Written task 1 - Extract the passage of the mandolin forum thread between "## Willie Poole" and "about all mandolins....", inclusive, copying it word for word.

Why does the Gibson site not give prices on instruments, even MSRP? Or did I not look in the right place?

----------


## allenhopkins

An interesting and ongoing issue with the recent Gibson "reissues."  They mention the name of the earlier model mandolin, giving the impression that you're buying a re-creation of the 1948-80 F-12, _e.g.,_ but there are so many differences in detail that what you're buying is basically a new design.  It's an instrument that *looks* like the earlier F-12 from across the room, but when you get up close, it has multiple differences.  Doesn't stop it from being a great instrument -- if it is -- but it calls up comments like the ones above.  I agree: make it the F-13, or the F-12B, or something similar.  It may well be a great mandolin for the price, once you sit down and play it, but real Gibson aficionados have trouble getting past the "that's not an F-12, because of x, y, z" stage.

----------


## Capt. E

In the end, Gibson is out to make money and that doesn't always lend itself to the best decisions. Sometimes the marketing people stir things up and muddy things. In my business, I always have to keep in mind that a retreat is usually bad and kills business momentum. I have always thought a new model is usually better than a re-issue. Look at the Jam Master as an example. Great mandolin at a great price.

----------


## Willie Poole

I had a 1950 F-12 that was a great mandolin and in my opinion when the later (1970) F-12`s came out they were junk and ruined the reputation of the earlier F-12`s....Thats why when an F-12 is mentioned on here some say "Yuk"....Mine had some things a little different from the descriptions that Allen posted, mine had a raised fingerboard and the serial number said it was a `50 and that was agreed to by John Duffey...perhaps Vintage instruments doesn`t know all there is to know about all mandolins....

Entries provided -
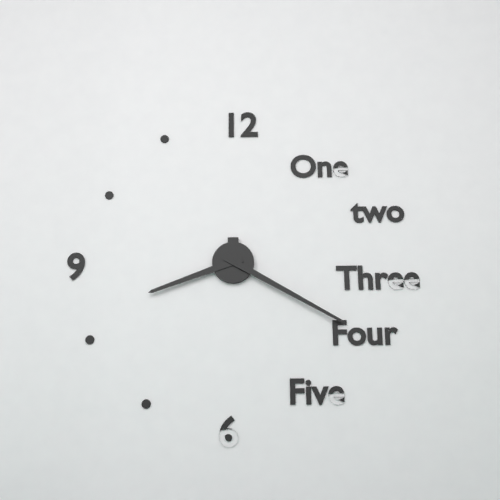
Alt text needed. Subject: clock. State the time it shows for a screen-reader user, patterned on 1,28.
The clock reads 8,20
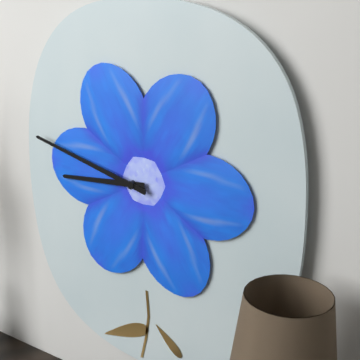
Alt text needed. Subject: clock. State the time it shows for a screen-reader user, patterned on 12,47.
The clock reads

==

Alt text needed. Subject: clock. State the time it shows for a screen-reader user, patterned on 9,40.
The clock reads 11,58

Written task 2 - Rewrite the listing between the lines holding "patterned on 9,40." and "The clock reads 11,58", inclusive, swapping "clock" for "watch" and leaving all else unchanged.

Worked solution 1 -
## Willie Poole

I had a 1950 F-12 that was a great mandolin and in my opinion when the later (1970) F-12`s came out they were junk and ruined the reputation of the earlier F-12`s....Thats why when an F-12 is mentioned on here some say "Yuk"....Mine had some things a little different from the descriptions that Allen posted, mine had a raised fingerboard and the serial number said it was a `50 and that was agreed to by John Duffey...perhaps Vintage instruments doesn`t know all there is to know about all mandolins....

Worked solution 2 -
Alt text needed. Subject: watch. State the time it shows for a screen-reader user, patterned on 9,40.
The watch reads 11,58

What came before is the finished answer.